Yun Ko-eun's characters are all anxious—worried about hidden dangers and imminent catastrophe—and yet, in each of the stories, their neurotic angst is paradoxically both a product of modern society and a precondition for the community they construct. The woman who has no one to eat with during her lunch-breaks ironically finds purpose and belonging in a school for people nervous about eating alone; the man who worries about bed-bugs ironically gets to know his neighbors better and become more involved in their lives; the woman afraid of the dietary risks of processed food joins an informal parents' association which agitates for organic food. In her comic, surreal style, Yun Ko-eun shows how loneliness and insecurity are a powerful basis for affinity with other lonely, insecure people who can indulge their paranoid fears.
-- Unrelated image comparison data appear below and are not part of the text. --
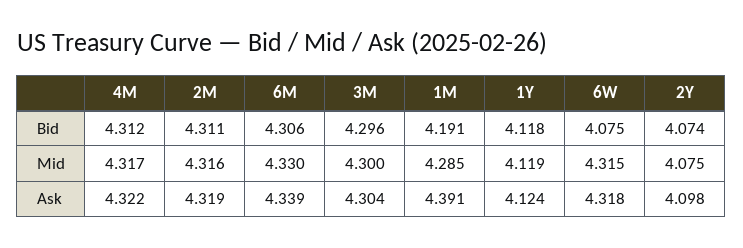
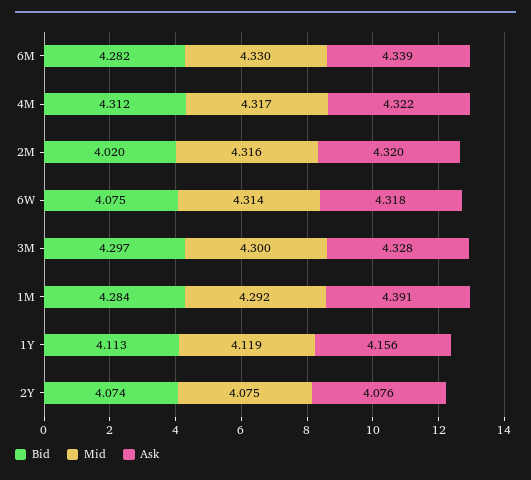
  {
    "Bid": {
      "4M": 4.312,
-     "2M": 4.311,
+     "2M": 4.02,
-     "6M": 4.306,
+     "6M": 4.282,
-     "3M": 4.296,
+     "3M": 4.297,
-     "1M": 4.191,
+     "1M": 4.284,
-     "1Y": 4.118,
+     "1Y": 4.113,
      "6W": 4.075,
      "2Y": 4.074
    },
    "Mid": {
      "4M": 4.317,
      "2M": 4.316,
      "6M": 4.33,
      "3M": 4.3,
-     "1M": 4.285,
+     "1M": 4.292,
      "1Y": 4.119,
-     "6W": 4.315,
+     "6W": 4.314,
      "2Y": 4.075
    },
    "Ask": {
      "4M": 4.322,
-     "2M": 4.319,
+     "2M": 4.32,
      "6M": 4.339,
-     "3M": 4.304,
+     "3M": 4.328,
      "1M": 4.391,
-     "1Y": 4.124,
+     "1Y": 4.156,
      "6W": 4.318,
-     "2Y": 4.098
+     "2Y": 4.076
    }
  }

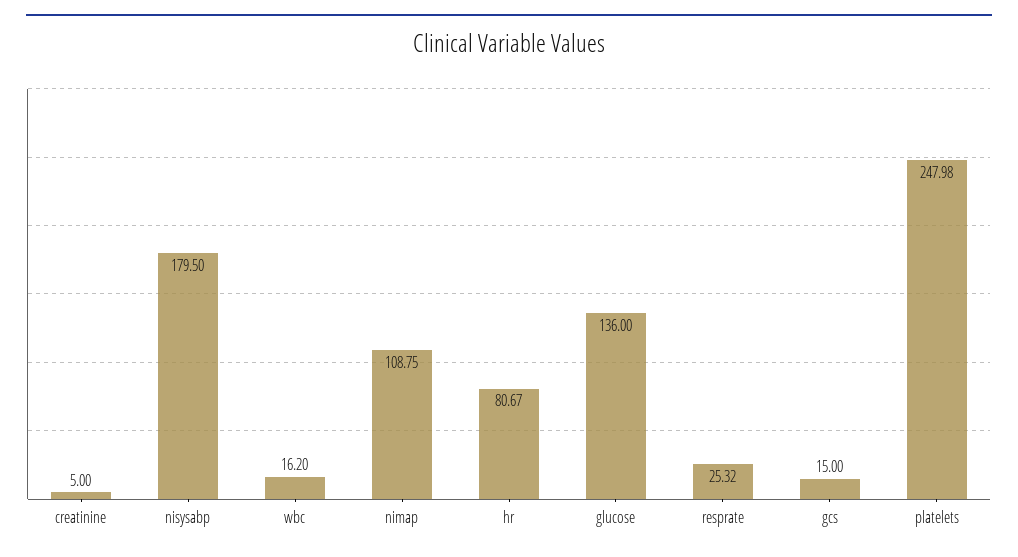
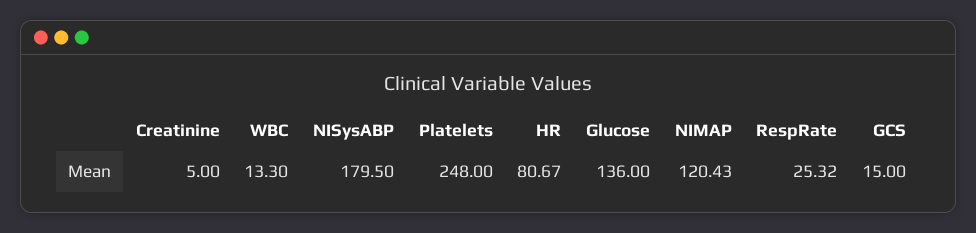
  {
    "creatinine": 5,
    "nisysabp": 179.5,
-   "wbc": 16.2,
+   "wbc": 13.3,
-   "nimap": 108.75,
+   "nimap": 120.43,
    "hr": 80.67,
    "glucose": 136,
    "resprate": 25.32,
    "gcs": 15,
-   "platelets": 247.98
+   "platelets": 248
  }

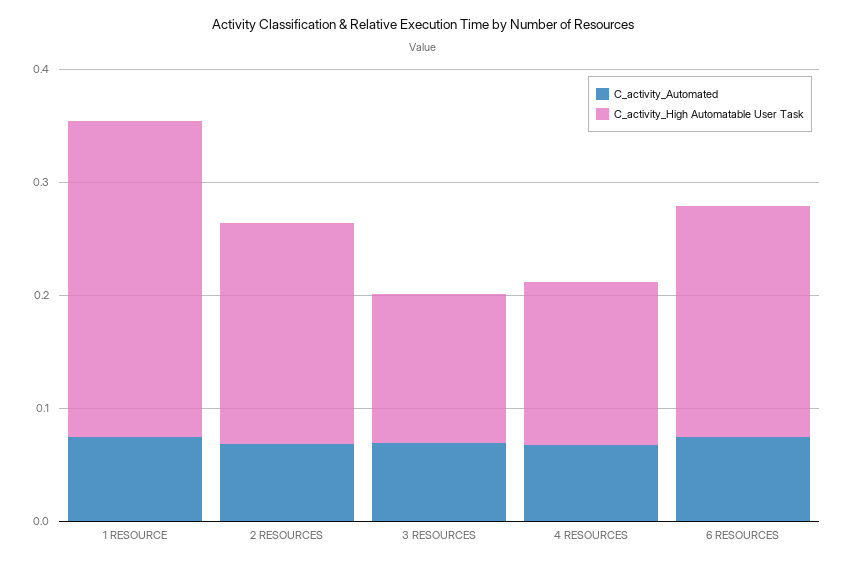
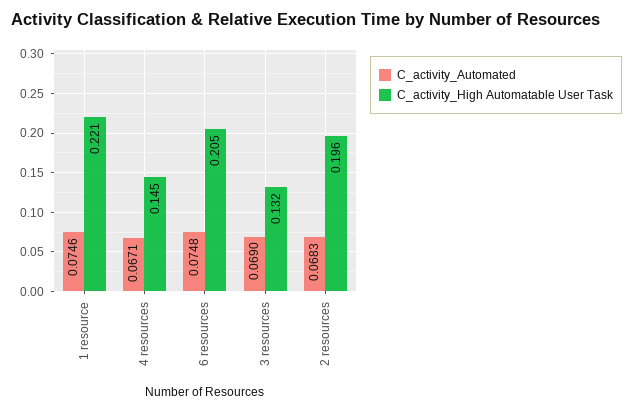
  {
    "C_activity_Automated": {
      "1 RESOURCE": 0.0746,
      "2 RESOURCES": 0.0683,
      "3 RESOURCES": 0.069,
      "4 RESOURCES": 0.0671,
      "6 RESOURCES": 0.0748
    },
    "C_activity_High Automatable User Task": {
-     "1 RESOURCE": 0.28,
+     "1 RESOURCE": 0.221,
      "2 RESOURCES": 0.196,
      "3 RESOURCES": 0.132,
      "4 RESOURCES": 0.145,
      "6 RESOURCES": 0.205
    }
  }

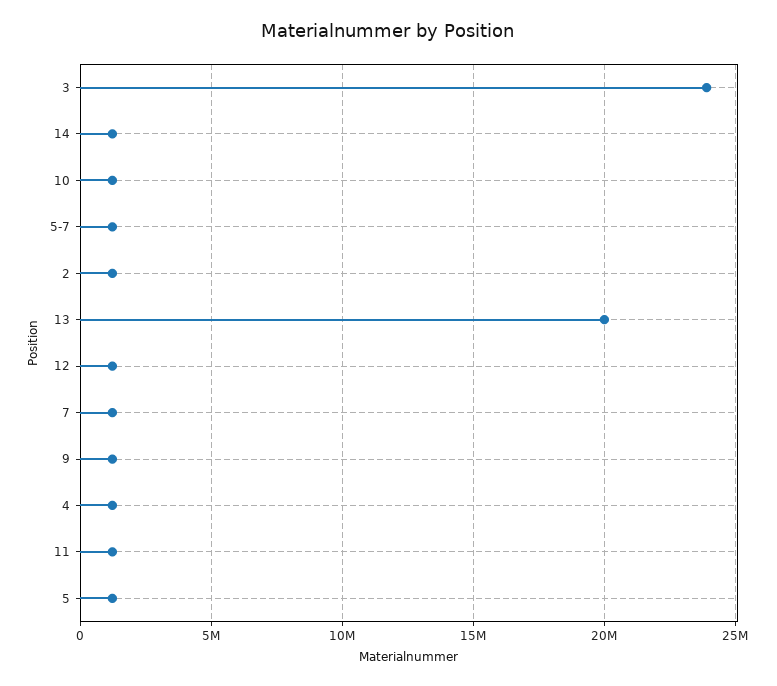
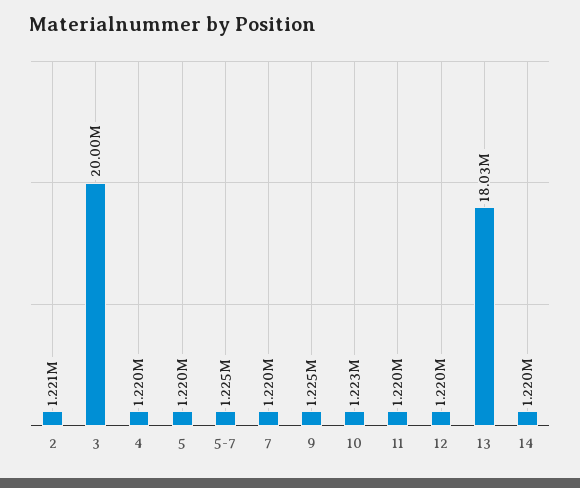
  {
-   "3": 24000000,
+   "3": 20000000,
    "14": 1220000,
    "10": 1223000,
    "5-7": 1225000,
    "2": 1221000,
-   "13": 20000000,
+   "13": 18030000,
    "12": 1220000,
    "7": 1220000,
    "9": 1225000,
    "4": 1220000,
    "11": 1220000,
    "5": 1220000
  }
The remedy for neurosis isn't stability but dreams and fiction—the man who sells dreams finds that, after spending his whole life ignored, he can "assert his existence by dreaming"; a girl discovers that drawings are more real and powerful when she refuses to draw her school exactly as it really is but rather how she imagines it—a prison surrounded by a cavalcade of eccentric street hawkers and malingerers, a cotton-candy man, a fish man, a flasher.

These stories reminded me of Kikuko Tsumura's "There's No Such Thing as an Easy Job" and Hiroki Oyamada's "The Factory"—in each of Ko-eun's stories, work seems depressingly meaningless and trivial; the world is strange and surreal; and yet the characters find meaning in their re-imagination of the world around them, bonding with likeminded outcasts and finding solidarity in the absurd.